— start of Records supplied —

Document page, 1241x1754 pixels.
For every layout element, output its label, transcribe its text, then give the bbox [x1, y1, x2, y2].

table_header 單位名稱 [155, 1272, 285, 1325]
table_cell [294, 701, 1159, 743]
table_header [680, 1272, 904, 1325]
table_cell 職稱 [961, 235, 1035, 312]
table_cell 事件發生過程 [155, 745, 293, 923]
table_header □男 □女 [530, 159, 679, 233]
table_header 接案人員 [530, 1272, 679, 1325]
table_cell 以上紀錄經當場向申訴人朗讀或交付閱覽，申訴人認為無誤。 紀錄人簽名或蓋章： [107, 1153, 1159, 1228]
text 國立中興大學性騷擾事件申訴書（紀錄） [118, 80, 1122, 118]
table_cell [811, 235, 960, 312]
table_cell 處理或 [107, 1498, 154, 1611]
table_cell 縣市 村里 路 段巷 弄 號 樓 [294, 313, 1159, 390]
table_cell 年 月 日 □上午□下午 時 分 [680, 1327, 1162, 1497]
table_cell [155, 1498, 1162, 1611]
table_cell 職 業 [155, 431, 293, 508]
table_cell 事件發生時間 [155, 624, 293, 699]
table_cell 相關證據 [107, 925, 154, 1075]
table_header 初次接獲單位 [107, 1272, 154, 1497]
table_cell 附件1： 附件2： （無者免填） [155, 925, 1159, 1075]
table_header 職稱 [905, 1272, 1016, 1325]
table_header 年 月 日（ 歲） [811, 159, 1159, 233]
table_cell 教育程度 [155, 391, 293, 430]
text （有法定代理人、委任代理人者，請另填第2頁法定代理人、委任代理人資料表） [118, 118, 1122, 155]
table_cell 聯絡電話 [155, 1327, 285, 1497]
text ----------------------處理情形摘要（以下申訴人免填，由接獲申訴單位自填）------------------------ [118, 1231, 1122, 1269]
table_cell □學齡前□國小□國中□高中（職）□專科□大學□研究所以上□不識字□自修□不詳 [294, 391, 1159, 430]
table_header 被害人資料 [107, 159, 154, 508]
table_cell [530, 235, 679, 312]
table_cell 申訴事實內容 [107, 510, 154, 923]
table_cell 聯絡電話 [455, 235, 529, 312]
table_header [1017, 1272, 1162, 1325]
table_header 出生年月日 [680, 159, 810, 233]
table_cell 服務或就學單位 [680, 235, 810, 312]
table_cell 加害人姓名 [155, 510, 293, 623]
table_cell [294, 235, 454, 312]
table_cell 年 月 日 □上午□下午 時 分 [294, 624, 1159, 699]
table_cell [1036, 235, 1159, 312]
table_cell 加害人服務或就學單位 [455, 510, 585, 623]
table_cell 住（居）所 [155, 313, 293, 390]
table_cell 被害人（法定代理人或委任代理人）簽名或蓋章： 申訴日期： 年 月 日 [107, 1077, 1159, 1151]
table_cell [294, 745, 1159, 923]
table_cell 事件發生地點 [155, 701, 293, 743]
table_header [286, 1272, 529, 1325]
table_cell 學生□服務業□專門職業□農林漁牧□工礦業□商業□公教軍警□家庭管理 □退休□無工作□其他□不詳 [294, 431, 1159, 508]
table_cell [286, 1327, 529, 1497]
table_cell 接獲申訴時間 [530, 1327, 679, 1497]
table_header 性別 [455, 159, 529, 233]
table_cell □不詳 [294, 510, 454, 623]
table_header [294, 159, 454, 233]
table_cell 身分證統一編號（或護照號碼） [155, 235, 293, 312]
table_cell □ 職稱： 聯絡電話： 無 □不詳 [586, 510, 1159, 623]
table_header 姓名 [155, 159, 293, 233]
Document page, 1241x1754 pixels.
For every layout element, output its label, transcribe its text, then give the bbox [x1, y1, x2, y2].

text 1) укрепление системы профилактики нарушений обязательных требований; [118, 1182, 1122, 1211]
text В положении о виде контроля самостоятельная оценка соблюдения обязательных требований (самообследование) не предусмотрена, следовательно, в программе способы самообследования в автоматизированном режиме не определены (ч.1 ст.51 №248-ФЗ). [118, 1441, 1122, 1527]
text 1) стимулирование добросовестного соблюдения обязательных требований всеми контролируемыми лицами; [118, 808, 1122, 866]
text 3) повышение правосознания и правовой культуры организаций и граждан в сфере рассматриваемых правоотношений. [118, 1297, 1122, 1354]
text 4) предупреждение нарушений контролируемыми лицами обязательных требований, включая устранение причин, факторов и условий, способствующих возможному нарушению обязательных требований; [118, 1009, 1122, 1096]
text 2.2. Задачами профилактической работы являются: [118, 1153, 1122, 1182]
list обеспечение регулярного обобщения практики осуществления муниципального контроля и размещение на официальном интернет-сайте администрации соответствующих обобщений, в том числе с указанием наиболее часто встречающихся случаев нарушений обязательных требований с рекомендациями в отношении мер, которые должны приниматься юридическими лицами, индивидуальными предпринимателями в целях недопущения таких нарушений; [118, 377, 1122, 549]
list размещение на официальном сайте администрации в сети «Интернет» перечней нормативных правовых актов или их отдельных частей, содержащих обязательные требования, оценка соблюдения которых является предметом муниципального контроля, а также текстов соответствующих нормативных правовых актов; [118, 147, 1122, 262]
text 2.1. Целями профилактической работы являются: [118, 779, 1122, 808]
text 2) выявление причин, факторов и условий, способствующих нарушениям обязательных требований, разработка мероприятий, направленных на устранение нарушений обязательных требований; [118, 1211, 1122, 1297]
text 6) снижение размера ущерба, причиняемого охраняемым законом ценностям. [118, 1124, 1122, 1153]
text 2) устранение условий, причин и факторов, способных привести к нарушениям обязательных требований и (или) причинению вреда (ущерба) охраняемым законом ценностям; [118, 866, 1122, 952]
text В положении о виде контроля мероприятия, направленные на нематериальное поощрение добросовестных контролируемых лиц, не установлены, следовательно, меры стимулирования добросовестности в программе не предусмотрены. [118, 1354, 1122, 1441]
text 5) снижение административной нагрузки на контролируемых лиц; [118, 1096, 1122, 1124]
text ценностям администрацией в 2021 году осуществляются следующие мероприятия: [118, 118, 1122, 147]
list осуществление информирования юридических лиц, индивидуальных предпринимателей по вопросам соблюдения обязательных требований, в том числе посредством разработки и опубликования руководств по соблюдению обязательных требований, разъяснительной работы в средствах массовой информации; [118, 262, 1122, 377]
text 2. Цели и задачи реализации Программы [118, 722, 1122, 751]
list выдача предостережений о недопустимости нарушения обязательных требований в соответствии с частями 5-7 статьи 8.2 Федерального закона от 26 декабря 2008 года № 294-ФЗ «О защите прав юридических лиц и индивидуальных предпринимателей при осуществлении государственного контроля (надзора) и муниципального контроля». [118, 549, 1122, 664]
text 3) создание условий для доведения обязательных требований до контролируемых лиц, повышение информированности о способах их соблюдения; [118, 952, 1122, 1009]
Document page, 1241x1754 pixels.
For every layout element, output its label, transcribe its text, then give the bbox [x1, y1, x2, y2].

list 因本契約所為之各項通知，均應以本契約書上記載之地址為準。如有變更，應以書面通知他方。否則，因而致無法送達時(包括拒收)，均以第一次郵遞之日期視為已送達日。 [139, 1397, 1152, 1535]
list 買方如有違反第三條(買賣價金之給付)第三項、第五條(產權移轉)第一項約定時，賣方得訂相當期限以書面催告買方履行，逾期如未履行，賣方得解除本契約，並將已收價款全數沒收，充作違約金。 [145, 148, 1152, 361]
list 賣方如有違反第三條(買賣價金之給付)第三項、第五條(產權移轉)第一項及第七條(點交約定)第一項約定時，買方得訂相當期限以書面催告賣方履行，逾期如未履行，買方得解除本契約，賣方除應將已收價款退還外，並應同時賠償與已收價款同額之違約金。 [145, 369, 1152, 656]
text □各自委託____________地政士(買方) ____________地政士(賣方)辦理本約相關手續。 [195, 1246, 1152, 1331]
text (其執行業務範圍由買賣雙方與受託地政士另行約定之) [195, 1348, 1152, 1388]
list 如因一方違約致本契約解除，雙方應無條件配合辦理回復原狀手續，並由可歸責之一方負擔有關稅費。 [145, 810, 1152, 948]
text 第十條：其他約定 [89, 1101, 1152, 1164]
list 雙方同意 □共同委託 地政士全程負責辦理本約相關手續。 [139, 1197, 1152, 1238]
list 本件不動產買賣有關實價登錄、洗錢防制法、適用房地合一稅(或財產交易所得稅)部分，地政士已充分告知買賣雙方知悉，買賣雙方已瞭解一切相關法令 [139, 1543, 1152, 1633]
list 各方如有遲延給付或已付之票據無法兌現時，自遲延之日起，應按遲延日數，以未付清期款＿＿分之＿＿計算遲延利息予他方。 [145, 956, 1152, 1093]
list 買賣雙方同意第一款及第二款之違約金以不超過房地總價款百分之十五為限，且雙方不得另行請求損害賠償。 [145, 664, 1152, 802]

— end of Records supplied —

Reproduce the lines of the records verbatim, beginning with the line that contains "1397, 1152, 1535]" and continuing through the end of the records.

*Exercise response*
list 因本契約所為之各項通知，均應以本契約書上記載之地址為準。如有變更，應以書面通知他方。否則，因而致無法送達時(包括拒收)，均以第一次郵遞之日期視為已送達日。 [139, 1397, 1152, 1535]
list 買方如有違反第三條(買賣價金之給付)第三項、第五條(產權移轉)第一項約定時，賣方得訂相當期限以書面催告買方履行，逾期如未履行，賣方得解除本契約，並將已收價款全數沒收，充作違約金。 [145, 148, 1152, 361]
list 賣方如有違反第三條(買賣價金之給付)第三項、第五條(產權移轉)第一項及第七條(點交約定)第一項約定時，買方得訂相當期限以書面催告賣方履行，逾期如未履行，買方得解除本契約，賣方除應將已收價款退還外，並應同時賠償與已收價款同額之違約金。 [145, 369, 1152, 656]
text □各自委託____________地政士(買方) ____________地政士(賣方)辦理本約相關手續。 [195, 1246, 1152, 1331]
text (其執行業務範圍由買賣雙方與受託地政士另行約定之) [195, 1348, 1152, 1388]
list 如因一方違約致本契約解除，雙方應無條件配合辦理回復原狀手續，並由可歸責之一方負擔有關稅費。 [145, 810, 1152, 948]
text 第十條：其他約定 [89, 1101, 1152, 1164]
list 雙方同意 □共同委託 地政士全程負責辦理本約相關手續。 [139, 1197, 1152, 1238]
list 本件不動產買賣有關實價登錄、洗錢防制法、適用房地合一稅(或財產交易所得稅)部分，地政士已充分告知買賣雙方知悉，買賣雙方已瞭解一切相關法令 [139, 1543, 1152, 1633]
list 各方如有遲延給付或已付之票據無法兌現時，自遲延之日起，應按遲延日數，以未付清期款＿＿分之＿＿計算遲延利息予他方。 [145, 956, 1152, 1093]
list 買賣雙方同意第一款及第二款之違約金以不超過房地總價款百分之十五為限，且雙方不得另行請求損害賠償。 [145, 664, 1152, 802]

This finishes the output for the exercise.